[Zadanie do wykonania 1] Umieść w tabeli Markdown linijki wierszy źródłowych od ich początku aż do linijki z „## Spring Controller” włącznie, bez pustych linijek i bez obrazów. Pierwszą kolumnę nazwij „Nr” i wpisz w niej numer linijki, a drugą nazwij „Linijka” i wpisz w niej samą linijkę.

[Przytoczony fragment]
########

Oczywiscie, to jest moje zdanie, i kazdy ma prawo sie z nim nie zgodzic.
Reasumując: w Boga nie wierzę, ale wierzę w życie we wszechświecie. Niemożliwym jest, aby w tak wielkiej przestrzeni, warunki dogodne do rozwoju życia, wystąpiły tylko w jednym miejscu.
Oki, się naprodukowałem trochę, może ktoś zechce przeczytać i skomentować.
_______________________________
Żeby coś zrozumieć, trzeba to przeżyć.
shreeve zgadzam sie z Tobą. Życie powstało wyniku zjawisk fizycznych i chemicznych. I napewno gdzieś istnieje jeszcze inne życie, ale wszechświat jest tak duży że nie da sie go ogarnąć, ogólnie patrząć z pkt widzenia nauki to nauka przeczy istnieniu Boga. Bustwa i całą wiara były po to aby opanować ludzi, aby sie nie buntowali, aby sie bali!! Wg mnie to tyle.
_______________________________
Tylko Ją mogę kochać tak jak kocha się tylko raz//KCM:***
shreeve ja wierze w Boga ale czytajac twoj post (dokładnie ) nie moge sie niezgodzic z tym co napisales szanuje twoje zdanie ale raczej swojego nastawienia nie zmienie Zastanawia mnie tylko to zdanie A.Einstain'a
"Jeżeli Boga nie ma, a ja w Niego nie wierzę, to nic nie tracę,
ale jeśli okaże się, że Bóg istnieje, to co wtedy zrobię?"
Dzięki.
Poza tym, jakby nie patrzeć, światem nadal rządzą instynkty, które religie starają się tłamsić w człowieku, a tym samym, zabierać mu jego wolę.

########

Wiersze źródłowe:
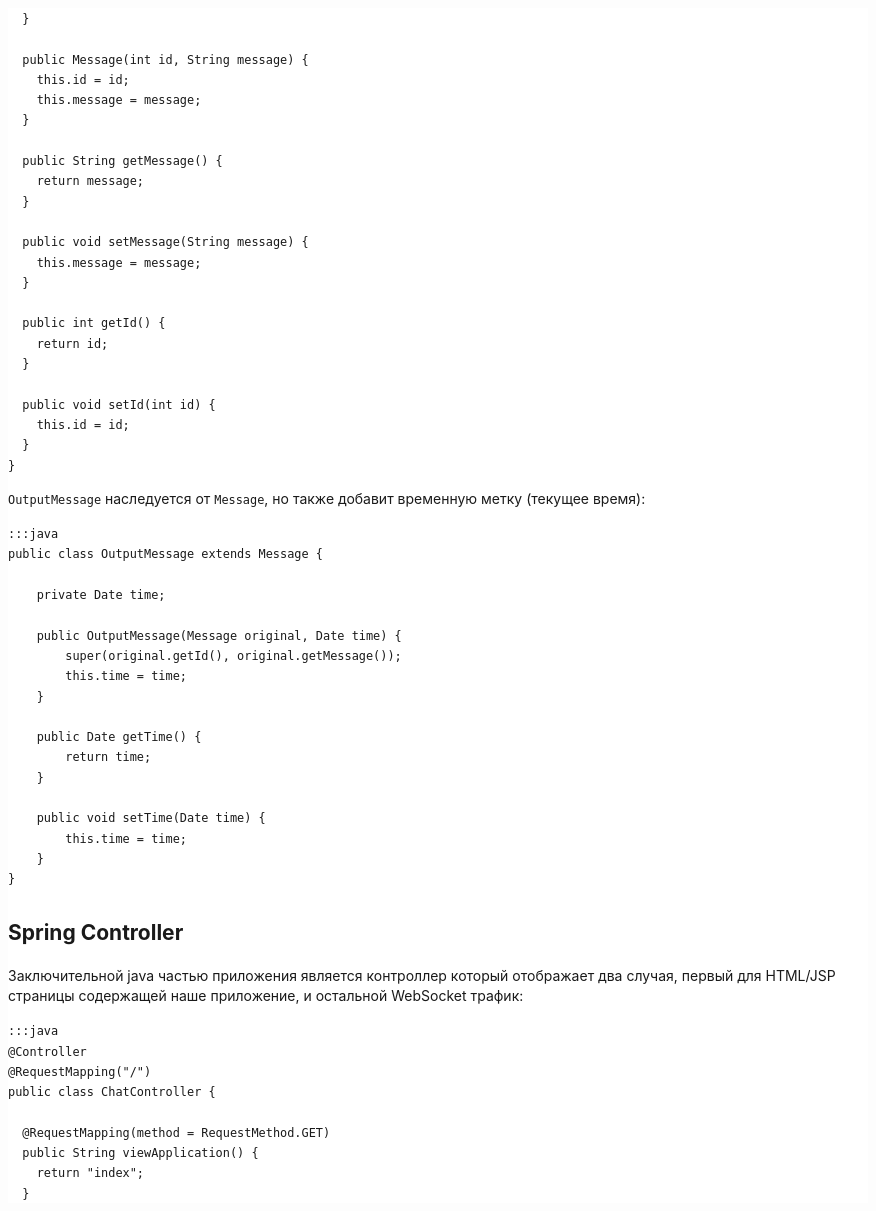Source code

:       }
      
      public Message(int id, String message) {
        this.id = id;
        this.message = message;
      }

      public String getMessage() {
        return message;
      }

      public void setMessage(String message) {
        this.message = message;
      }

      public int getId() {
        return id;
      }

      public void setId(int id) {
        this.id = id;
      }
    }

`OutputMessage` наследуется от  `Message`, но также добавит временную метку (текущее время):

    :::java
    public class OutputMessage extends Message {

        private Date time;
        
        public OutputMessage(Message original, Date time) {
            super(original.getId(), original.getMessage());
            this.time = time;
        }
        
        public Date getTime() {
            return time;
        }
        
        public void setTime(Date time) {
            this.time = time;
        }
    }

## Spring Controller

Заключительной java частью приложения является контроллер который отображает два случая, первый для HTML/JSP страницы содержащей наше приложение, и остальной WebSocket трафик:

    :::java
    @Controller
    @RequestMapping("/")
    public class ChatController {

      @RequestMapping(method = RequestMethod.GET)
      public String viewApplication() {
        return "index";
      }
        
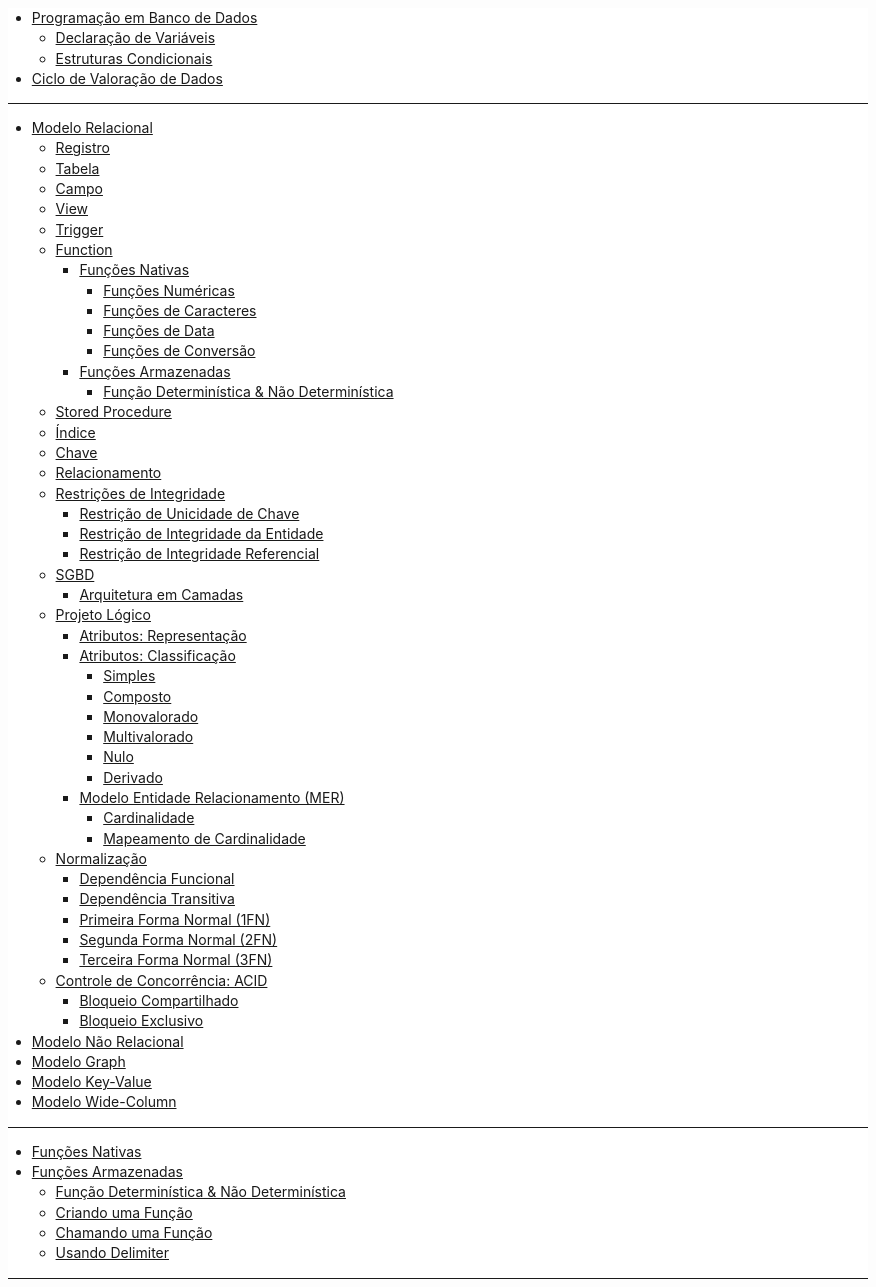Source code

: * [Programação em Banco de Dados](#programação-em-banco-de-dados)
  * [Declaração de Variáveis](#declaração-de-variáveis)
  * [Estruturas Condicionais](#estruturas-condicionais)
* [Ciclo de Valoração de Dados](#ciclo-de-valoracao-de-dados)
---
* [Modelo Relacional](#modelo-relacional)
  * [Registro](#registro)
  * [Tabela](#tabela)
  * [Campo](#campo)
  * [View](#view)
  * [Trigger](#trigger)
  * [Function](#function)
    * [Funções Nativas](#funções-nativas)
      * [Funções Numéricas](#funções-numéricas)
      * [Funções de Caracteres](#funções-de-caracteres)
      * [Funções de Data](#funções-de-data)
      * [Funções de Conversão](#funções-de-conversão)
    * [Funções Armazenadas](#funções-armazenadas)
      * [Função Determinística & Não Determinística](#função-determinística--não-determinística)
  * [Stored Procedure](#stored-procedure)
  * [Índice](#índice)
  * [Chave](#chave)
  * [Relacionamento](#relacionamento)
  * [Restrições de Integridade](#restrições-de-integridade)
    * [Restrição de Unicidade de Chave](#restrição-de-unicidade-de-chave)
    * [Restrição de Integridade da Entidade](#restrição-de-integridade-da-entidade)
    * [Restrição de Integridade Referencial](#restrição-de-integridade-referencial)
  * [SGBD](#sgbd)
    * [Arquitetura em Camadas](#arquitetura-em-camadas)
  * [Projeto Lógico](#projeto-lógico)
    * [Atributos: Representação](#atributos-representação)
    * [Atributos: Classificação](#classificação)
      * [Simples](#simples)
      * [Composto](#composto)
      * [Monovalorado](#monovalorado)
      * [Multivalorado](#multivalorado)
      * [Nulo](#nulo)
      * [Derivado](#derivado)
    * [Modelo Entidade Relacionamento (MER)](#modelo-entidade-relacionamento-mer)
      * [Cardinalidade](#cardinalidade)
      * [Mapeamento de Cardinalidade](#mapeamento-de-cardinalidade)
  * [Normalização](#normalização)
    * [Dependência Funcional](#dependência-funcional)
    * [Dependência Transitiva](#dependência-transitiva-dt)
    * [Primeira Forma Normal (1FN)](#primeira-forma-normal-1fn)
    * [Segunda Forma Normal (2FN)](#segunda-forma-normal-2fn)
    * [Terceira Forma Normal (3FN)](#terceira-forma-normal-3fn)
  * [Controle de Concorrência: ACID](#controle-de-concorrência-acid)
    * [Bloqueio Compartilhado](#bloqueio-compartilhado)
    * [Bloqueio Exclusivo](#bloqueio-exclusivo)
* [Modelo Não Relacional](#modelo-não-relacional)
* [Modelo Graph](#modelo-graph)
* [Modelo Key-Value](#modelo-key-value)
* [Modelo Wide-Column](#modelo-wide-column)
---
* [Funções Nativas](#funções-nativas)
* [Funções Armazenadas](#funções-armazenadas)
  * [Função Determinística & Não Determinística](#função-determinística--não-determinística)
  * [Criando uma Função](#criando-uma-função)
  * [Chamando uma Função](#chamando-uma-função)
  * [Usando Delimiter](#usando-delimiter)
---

########

[Zadanie do wykonania 2] Wypisz dokładnie z fragmentu o wierze w Boga i życiu we wszechświecie tekst od „Reasumując: w Boga” aż do „w jednym miejscu.” włącznie.

[Odpowiedź do zadania 1]
| Nr | Linijka |
|---|---|
| 1 | Source code |
| 2 | :       } |
| 3 |       public Message(int id, String message) { |
| 4 |         this.id = id; |
| 5 |         this.message = message; |
| 6 |       } |
| 7 |       public String getMessage() { |
| 8 |         return message; |
| 9 |       } |
| 10 |       public void setMessage(String message) { |
| 11 |         this.message = message; |
| 12 |       } |
| 13 |       public int getId() { |
| 14 |         return id; |
| 15 |       } |
| 16 |       public void setId(int id) { |
| 17 |         this.id = id; |
| 18 |       } |
| 19 |     } |
| 20 | `OutputMessage` наследуется от  `Message`, но также добавит временную метку (текущее время): |
| 21 |     :::java |
| 22 |     public class OutputMessage extends Message { |
| 23 |         private Date time; |
| 24 |         public OutputMessage(Message original, Date time) { |
| 25 |             super(original.getId(), original.getMessage()); |
| 26 |             this.time = time; |
| 27 |         } |
| 28 |         public Date getTime() { |
| 29 |             return time; |
| 30 |         } |
| 31 |         public void setTime(Date time) { |
| 32 |             this.time = time; |
| 33 |         } |
| 34 |     } |
| 35 | ## Spring Controller |

[Odpowiedź do zadania 2]
Reasumując: w Boga nie wierzę, ale wierzę w życie we wszechświecie. Niemożliwym jest, aby w tak wielkiej przestrzeni, warunki dogodne do rozwoju życia, wystąpiły tylko w jednym miejscu.